### PROBLEMS TO SOLVE
1. Print the portion of the CZ 75 forum thread between "Love the stainless" and "sights put on?", inclusive.
2. Proceed with the forum thread on the CZ 75 and SP-01 Tactical, picking up after its final line.

### EXCERPTED PASSAGE
====

# CZ 75 or SP-01 Tactical



## lock&loaded188 (Mar 13, 2007)

Love the stainless steel CZ 75....But I like the SP-01 Tactical's 19 round magazine capacity aswell as the night sights.

Can the CZ 75 hold the same mag 19 round mag as the SP01 without it hanging out the bottom or any problems? 

If so I'm going with the CZ stainless 75.

How much does it cost to have night sights put on?


Thanks playas!


----------



## eerw (Apr 2, 2007)

The 19rnd SP01 mag hangs out the bottom..it uses a basepad to cover the 1/2 or so that extends past the bottom of the gun. It will fit the same way in your 75 stainless..

the SP01 and 75b mags are interchangeable.

as for night sights..there are couple of variants that fit the CZ75b dovetail. the sights themselves are around $50-$60. not sure how much it would cost to install..but it is pretty easy to do your self..


----------



## Revolver (Aug 26, 2006)

eerw said:


> The 19rnd SP01 mag hangs out the bottom..it uses a basepad to cover the 1/2 or so that extends past the bottom of the gun. It will fit the same way in your 75 stainless..

====

### DATA SEGMENT
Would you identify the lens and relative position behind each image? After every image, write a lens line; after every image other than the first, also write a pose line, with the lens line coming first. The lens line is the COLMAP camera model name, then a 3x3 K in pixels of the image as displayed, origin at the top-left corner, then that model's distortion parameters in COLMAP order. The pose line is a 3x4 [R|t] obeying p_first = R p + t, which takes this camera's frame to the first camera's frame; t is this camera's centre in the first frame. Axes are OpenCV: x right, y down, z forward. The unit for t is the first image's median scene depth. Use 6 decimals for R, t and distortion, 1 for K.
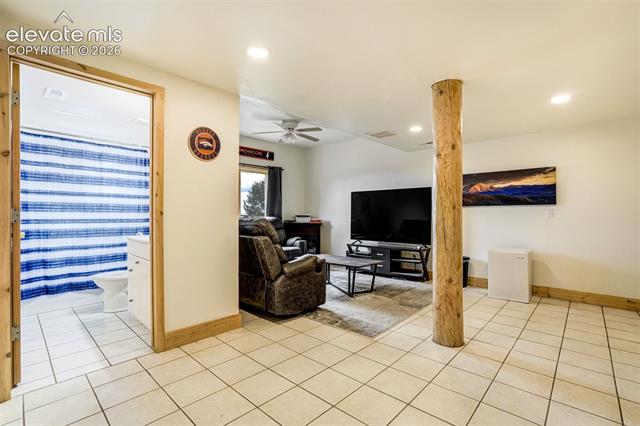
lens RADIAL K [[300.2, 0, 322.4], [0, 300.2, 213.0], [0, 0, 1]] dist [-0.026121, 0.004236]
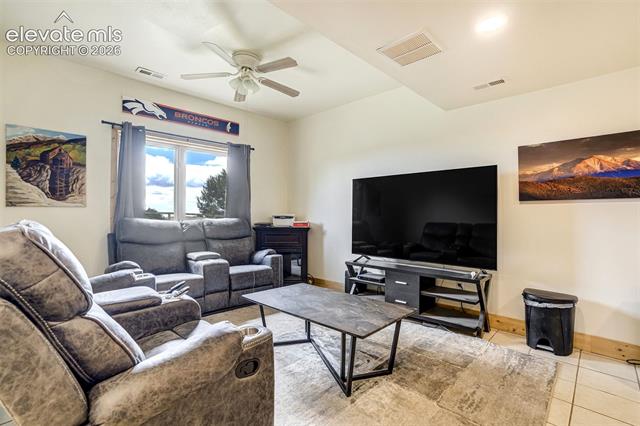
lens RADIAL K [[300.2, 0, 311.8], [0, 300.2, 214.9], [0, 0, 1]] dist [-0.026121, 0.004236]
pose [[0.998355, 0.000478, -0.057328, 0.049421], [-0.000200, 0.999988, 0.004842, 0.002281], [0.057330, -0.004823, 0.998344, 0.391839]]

====

### ANSWER LIST
1.
Love the stainless steel CZ 75....But I like the SP-01 Tactical's 19 round magazine capacity aswell as the night sights.

Can the CZ 75 hold the same mag 19 round mag as the SP01 without it hanging out the bottom or any problems? 

If so I'm going with the CZ stainless 75.

How much does it cost to have night sights put on?

2.
Just so I understand it better: It looks the same/sticks out the same amount int the '75 as it does the SP01?


----------



## Vom Kriege (May 5, 2006)

I don't own a CZ, but a shooting buddy has the decock version of the SP01. It's a sweet shooting pistol. There is virtually no recoil or muzzle flip with it as it is a 40oz 9mm with a lot of weight in the dust cover. I've been very tempted to get the SA version.


----------



## Nra-Life-Member (Mar 16, 2007)

Nice to know about the magazines.. I have been thinking about the SP01 due to the capacity - but if the mags are interchangeable, then the 75 might be the ticket..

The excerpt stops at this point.